(Task requirements) Edit the data below by changing every "common name" to "vernacular name" and leaving all other text as it is. Return the full data with that change.

(Material supplied)
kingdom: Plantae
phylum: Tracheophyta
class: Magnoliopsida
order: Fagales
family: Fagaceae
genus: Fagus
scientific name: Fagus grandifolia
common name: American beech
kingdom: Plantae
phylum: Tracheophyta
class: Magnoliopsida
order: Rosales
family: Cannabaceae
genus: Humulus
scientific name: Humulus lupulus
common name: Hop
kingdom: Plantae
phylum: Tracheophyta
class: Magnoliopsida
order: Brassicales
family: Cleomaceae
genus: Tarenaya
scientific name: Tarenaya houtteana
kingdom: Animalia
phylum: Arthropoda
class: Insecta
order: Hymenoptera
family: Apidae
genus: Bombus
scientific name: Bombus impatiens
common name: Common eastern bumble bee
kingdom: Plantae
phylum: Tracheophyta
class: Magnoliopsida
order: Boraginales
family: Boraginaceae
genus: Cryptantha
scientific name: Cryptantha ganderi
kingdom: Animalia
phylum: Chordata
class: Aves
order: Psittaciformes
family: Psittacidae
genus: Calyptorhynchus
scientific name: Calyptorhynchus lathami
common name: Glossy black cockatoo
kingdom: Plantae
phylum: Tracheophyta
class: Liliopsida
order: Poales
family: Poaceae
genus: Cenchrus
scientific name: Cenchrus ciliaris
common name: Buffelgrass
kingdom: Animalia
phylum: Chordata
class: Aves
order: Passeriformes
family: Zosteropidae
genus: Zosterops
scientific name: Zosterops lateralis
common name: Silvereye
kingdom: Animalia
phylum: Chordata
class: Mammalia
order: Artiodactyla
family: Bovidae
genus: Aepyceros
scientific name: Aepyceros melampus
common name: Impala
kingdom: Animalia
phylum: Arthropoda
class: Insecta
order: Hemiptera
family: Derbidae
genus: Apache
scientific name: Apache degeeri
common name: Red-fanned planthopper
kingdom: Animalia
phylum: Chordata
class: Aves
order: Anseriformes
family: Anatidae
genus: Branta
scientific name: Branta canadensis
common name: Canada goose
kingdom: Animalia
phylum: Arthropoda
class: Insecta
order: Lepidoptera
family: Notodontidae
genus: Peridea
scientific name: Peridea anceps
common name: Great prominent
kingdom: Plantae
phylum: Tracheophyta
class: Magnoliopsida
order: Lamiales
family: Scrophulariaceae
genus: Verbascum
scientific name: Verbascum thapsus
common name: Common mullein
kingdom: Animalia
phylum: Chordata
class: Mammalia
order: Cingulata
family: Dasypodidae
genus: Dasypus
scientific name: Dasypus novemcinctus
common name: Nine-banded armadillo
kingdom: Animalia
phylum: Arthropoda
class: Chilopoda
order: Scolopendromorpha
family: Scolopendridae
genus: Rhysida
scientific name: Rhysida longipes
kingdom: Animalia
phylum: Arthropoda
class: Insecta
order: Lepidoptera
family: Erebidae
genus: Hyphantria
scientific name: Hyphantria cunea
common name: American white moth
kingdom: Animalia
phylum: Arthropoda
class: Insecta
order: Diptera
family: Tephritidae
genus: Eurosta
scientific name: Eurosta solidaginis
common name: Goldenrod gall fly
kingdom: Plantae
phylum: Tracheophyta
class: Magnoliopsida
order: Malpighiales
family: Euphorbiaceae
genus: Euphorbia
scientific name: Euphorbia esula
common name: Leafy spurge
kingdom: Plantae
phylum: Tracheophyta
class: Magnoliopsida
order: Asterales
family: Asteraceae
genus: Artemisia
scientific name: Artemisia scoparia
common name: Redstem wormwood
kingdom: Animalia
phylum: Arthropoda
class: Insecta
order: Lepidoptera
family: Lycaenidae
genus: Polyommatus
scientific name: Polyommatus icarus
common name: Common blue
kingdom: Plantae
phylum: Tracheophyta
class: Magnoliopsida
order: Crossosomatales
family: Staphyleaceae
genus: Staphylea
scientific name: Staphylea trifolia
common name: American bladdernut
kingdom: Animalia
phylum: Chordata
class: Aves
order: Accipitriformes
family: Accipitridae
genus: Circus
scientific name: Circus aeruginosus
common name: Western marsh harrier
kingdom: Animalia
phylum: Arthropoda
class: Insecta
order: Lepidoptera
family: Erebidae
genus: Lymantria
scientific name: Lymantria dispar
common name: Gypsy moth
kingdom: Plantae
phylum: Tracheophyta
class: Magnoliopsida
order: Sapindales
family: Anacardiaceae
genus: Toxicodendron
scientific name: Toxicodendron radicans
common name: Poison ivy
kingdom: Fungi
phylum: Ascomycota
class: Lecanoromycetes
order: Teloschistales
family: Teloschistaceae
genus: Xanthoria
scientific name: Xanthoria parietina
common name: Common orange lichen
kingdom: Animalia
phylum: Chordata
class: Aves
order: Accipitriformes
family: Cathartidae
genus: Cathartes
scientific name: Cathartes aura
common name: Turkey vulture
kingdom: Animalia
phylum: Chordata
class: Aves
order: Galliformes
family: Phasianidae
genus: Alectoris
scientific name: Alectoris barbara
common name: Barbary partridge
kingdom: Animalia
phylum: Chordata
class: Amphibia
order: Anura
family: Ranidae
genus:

(Response)
kingdom: Plantae
phylum: Tracheophyta
class: Magnoliopsida
order: Fagales
family: Fagaceae
genus: Fagus
scientific name: Fagus grandifolia
vernacular name: American beech
kingdom: Plantae
phylum: Tracheophyta
class: Magnoliopsida
order: Rosales
family: Cannabaceae
genus: Humulus
scientific name: Humulus lupulus
vernacular name: Hop
kingdom: Plantae
phylum: Tracheophyta
class: Magnoliopsida
order: Brassicales
family: Cleomaceae
genus: Tarenaya
scientific name: Tarenaya houtteana
kingdom: Animalia
phylum: Arthropoda
class: Insecta
order: Hymenoptera
family: Apidae
genus: Bombus
scientific name: Bombus impatiens
vernacular name: Common eastern bumble bee
kingdom: Plantae
phylum: Tracheophyta
class: Magnoliopsida
order: Boraginales
family: Boraginaceae
genus: Cryptantha
scientific name: Cryptantha ganderi
kingdom: Animalia
phylum: Chordata
class: Aves
order: Psittaciformes
family: Psittacidae
genus: Calyptorhynchus
scientific name: Calyptorhynchus lathami
vernacular name: Glossy black cockatoo
kingdom: Plantae
phylum: Tracheophyta
class: Liliopsida
order: Poales
family: Poaceae
genus: Cenchrus
scientific name: Cenchrus ciliaris
vernacular name: Buffelgrass
kingdom: Animalia
phylum: Chordata
class: Aves
order: Passeriformes
family: Zosteropidae
genus: Zosterops
scientific name: Zosterops lateralis
vernacular name: Silvereye
kingdom: Animalia
phylum: Chordata
class: Mammalia
order: Artiodactyla
family: Bovidae
genus: Aepyceros
scientific name: Aepyceros melampus
vernacular name: Impala
kingdom: Animalia
phylum: Arthropoda
class: Insecta
order: Hemiptera
family: Derbidae
genus: Apache
scientific name: Apache degeeri
vernacular name: Red-fanned planthopper
kingdom: Animalia
phylum: Chordata
class: Aves
order: Anseriformes
family: Anatidae
genus: Branta
scientific name: Branta canadensis
vernacular name: Canada goose
kingdom: Animalia
phylum: Arthropoda
class: Insecta
order: Lepidoptera
family: Notodontidae
genus: Peridea
scientific name: Peridea anceps
vernacular name: Great prominent
kingdom: Plantae
phylum: Tracheophyta
class: Magnoliopsida
order: Lamiales
family: Scrophulariaceae
genus: Verbascum
scientific name: Verbascum thapsus
vernacular name: Common mullein
kingdom: Animalia
phylum: Chordata
class: Mammalia
order: Cingulata
family: Dasypodidae
genus: Dasypus
scientific name: Dasypus novemcinctus
vernacular name: Nine-banded armadillo
kingdom: Animalia
phylum: Arthropoda
class: Chilopoda
order: Scolopendromorpha
family: Scolopendridae
genus: Rhysida
scientific name: Rhysida longipes
kingdom: Animalia
phylum: Arthropoda
class: Insecta
order: Lepidoptera
family: Erebidae
genus: Hyphantria
scientific name: Hyphantria cunea
vernacular name: American white moth
kingdom: Animalia
phylum: Arthropoda
class: Insecta
order: Diptera
family: Tephritidae
genus: Eurosta
scientific name: Eurosta solidaginis
vernacular name: Goldenrod gall fly
kingdom: Plantae
phylum: Tracheophyta
class: Magnoliopsida
order: Malpighiales
family: Euphorbiaceae
genus: Euphorbia
scientific name: Euphorbia esula
vernacular name: Leafy spurge
kingdom: Plantae
phylum: Tracheophyta
class: Magnoliopsida
order: Asterales
family: Asteraceae
genus: Artemisia
scientific name: Artemisia scoparia
vernacular name: Redstem wormwood
kingdom: Animalia
phylum: Arthropoda
class: Insecta
order: Lepidoptera
family: Lycaenidae
genus: Polyommatus
scientific name: Polyommatus icarus
vernacular name: Common blue
kingdom: Plantae
phylum: Tracheophyta
class: Magnoliopsida
order: Crossosomatales
family: Staphyleaceae
genus: Staphylea
scientific name: Staphylea trifolia
vernacular name: American bladdernut
kingdom: Animalia
phylum: Chordata
class: Aves
order: Accipitriformes
family: Accipitridae
genus: Circus
scientific name: Circus aeruginosus
vernacular name: Western marsh harrier
kingdom: Animalia
phylum: Arthropoda
class: Insecta
order: Lepidoptera
family: Erebidae
genus: Lymantria
scientific name: Lymantria dispar
vernacular name: Gypsy moth
kingdom: Plantae
phylum: Tracheophyta
class: Magnoliopsida
order: Sapindales
family: Anacardiaceae
genus: Toxicodendron
scientific name: Toxicodendron radicans
vernacular name: Poison ivy
kingdom: Fungi
phylum: Ascomycota
class: Lecanoromycetes
order: Teloschistales
family: Teloschistaceae
genus: Xanthoria
scientific name: Xanthoria parietina
vernacular name: Common orange lichen
kingdom: Animalia
phylum: Chordata
class: Aves
order: Accipitriformes
family: Cathartidae
genus: Cathartes
scientific name: Cathartes aura
vernacular name: Turkey vulture
kingdom: Animalia
phylum: Chordata
class: Aves
order: Galliformes
family: Phasianidae
genus: Alectoris
scientific name: Alectoris barbara
vernacular name: Barbary partridge
kingdom: Animalia
phylum: Chordata
class: Amphibia
order: Anura
family: Ranidae
genus:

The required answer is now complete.